I want to have complete control of the binary file format generated by ObjectOutputStream, so I implemented Externalizable in my objects and extended ObjectOutputStream so that I could overwrite the writeStreamHeader() and readStreamHeader() methods.

Tim Rohaly

A serialized object is written out by an ObjectOutputStream and read in by an ObjectInputStream. It is these streams that are responsible for writing and recognizing the binary serialization format. Objects that implement Serializable or Externalizable can only tell the underlying stream what data they want to write out - they don't have control over the binary format.

These object streams do allow minimal customization of the protocol. Namely, the ability to override writeStreamHeader() and readStreamHeader() in subclasses. This affects only the magic number and version number written at the beginning of the serialized data, not the internal structure of the data itself. To do any more customization requires you to write your own stream classes.

This is true even for primitive types written out through the ObjectOutputStream, because ObjectOutputStream implements its own write() methods to conform to the serialization protocol.

As an example, here is a snippet of code which writes out one byte to an ObjectOutputStream:

FileOutputStream   file = new FileOutputStream("test.ser");
ObjectOutputStream out  = new ObjectOutputStream(file);
The resulting file, "test.ser", will have a total length of 7 bytes, as follows:
0xACED    // ObjectStreamContents.STREAM_MAGIC
0x0005    // ObjectStreamContents.STREAM_VERSION
0x77      // ObjectStreamContents.TC_BLOCKDATA
0x01      // length of data
0x41      // 65 decimal

Subclassing ObjectOutputStream and overriding writeStreamHeader() will allow you to change, delete, or add to the first 4 bytes shown above, but that is the limit of customization allowed by overriding.
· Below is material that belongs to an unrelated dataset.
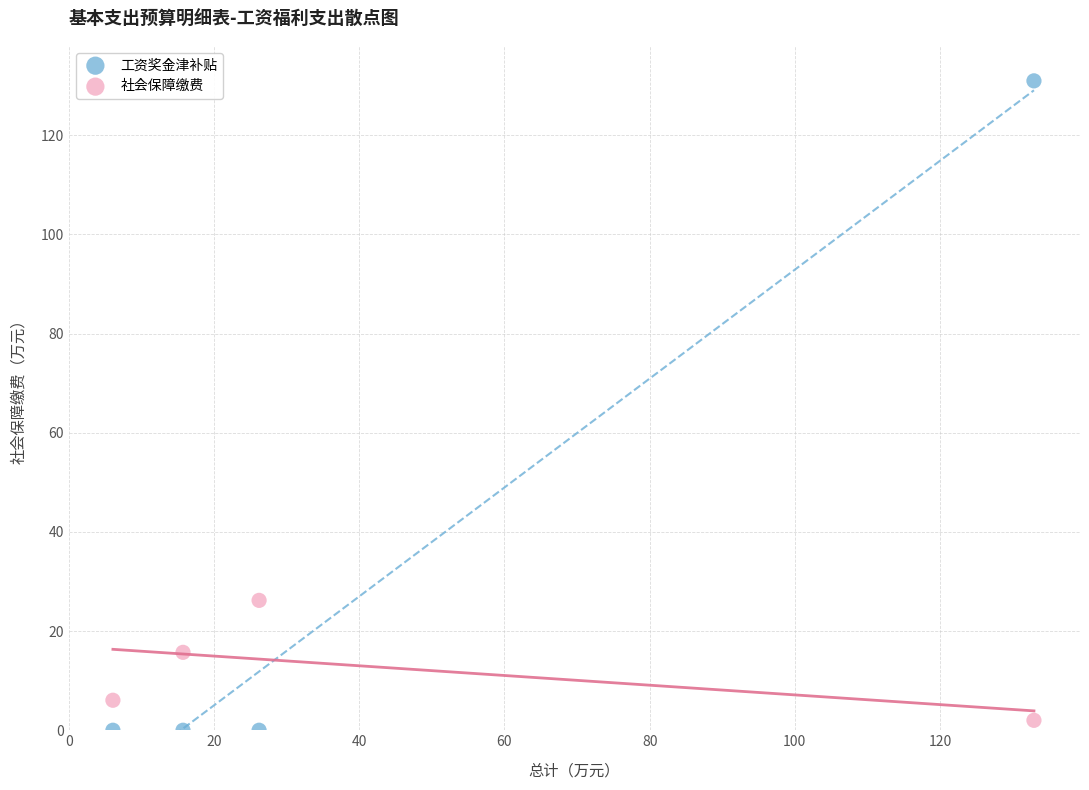

What is the X range (max minus min) for the scatter plot?

126.9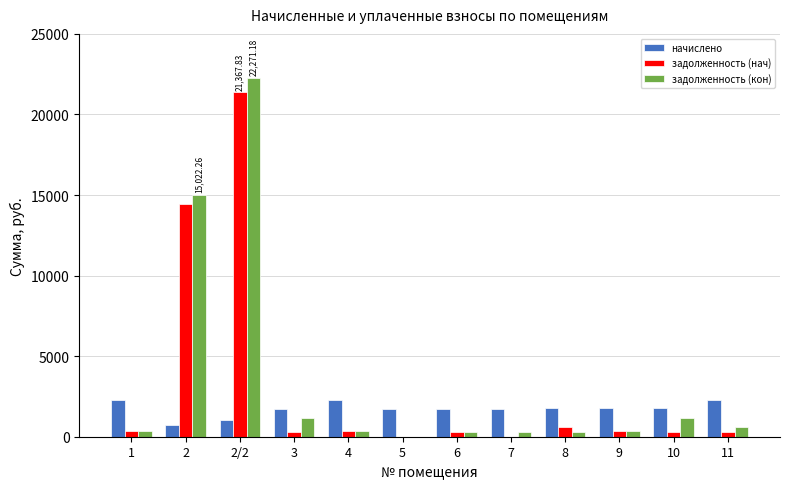

Between 2 and 8, which series saw the biggest shift?

задолженность (кон)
In particular, the block header TC_BLOCKDATA is written by a private method within ObjectOutputStream, so it can't be overridden.

There is a lot of logic behind the serialization protocol. From the above example, you see that the protocol writes out an indicator that a block of data follows, then writes out the length of the data, and finally the data itself. This allows efficient reading of the data by a stream, and accomodates variable-length data structures. If you really want to define your own protocol, you will have to write your own input and output stream classes that that use your own binary format. You will then need to use these in place of ObjectInputStream and ObjectOutputStream. You will probably want to implement Externalizable in all your classes as well, so you can control how each object writes its own state.